= Baal-perazim =

Place in ancient Israel

Ba'al-Perazim (Hebrew Owner of Breakings Through) was a place in ancient Israel.

It was the scene of a victory gained by David over the Philistines (2 Samuel 5:20; 1 Chronicles 14:11). It is called Mount Perazim in Isaiah 28:21. It was near the Valley of Rephaim, west of Jerusalem.

Some scholars suggest a site 4 km northwest of Jerusalem, named Sheikh Bodr, to be identical with Ba'al-Perazim.

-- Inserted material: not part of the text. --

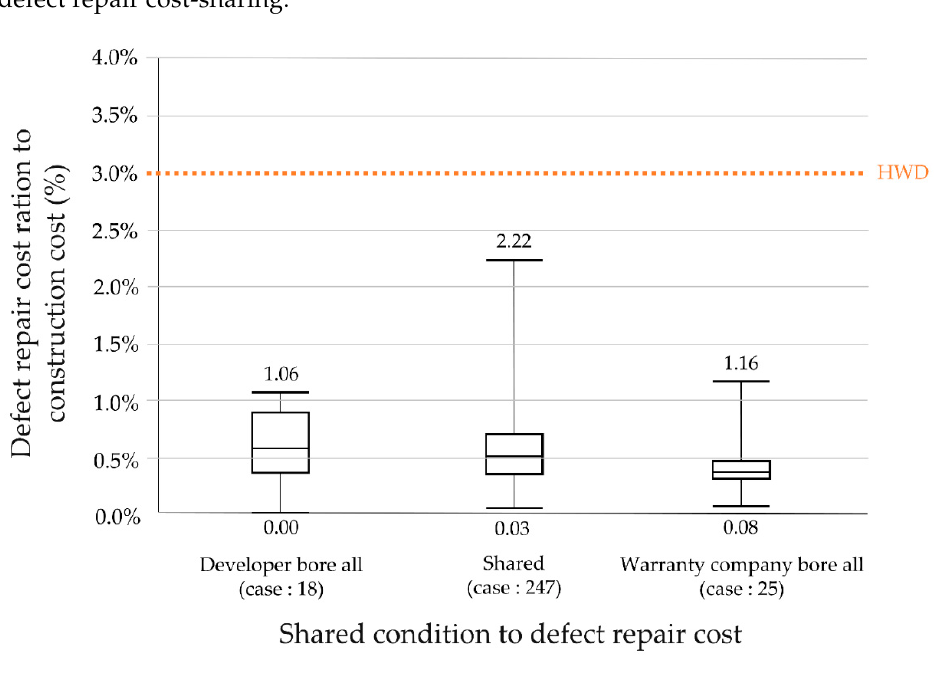
Figure 12. Comparison of damage sharing by the project entities.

There is also a valley near Mount Sodom in the Judaean Desert, called "Wadi Perazim".

==Etymology==
It is not certain whether the occurrence in 2 Sam.5:20 name is:
- (a) a word play - David is punning on an existing local name.
- (b) an anachronism - such as "Abraham came to Dan" Genesis 14:14.
Yoshitaka Kobayashi considers it an anachronism, but the use of Baal rather than El may indicate a play on an existing local name.

If the reference is to Mt. Perazim in Isaiah 28 then that suggests a mountain with a high ground position for David to attack. Alternatively, since David says "Yahweh burst-through" (פָּרַץ יְהוָה) "like bursting of waters" (פֶרֶץ מָיִם) it may be a reference to waters.

==Cultural influences==
This place name is the origin of term "God of the Breakthrough" in the Gospel music song of that name by Robert Critchley, sung by Lara George.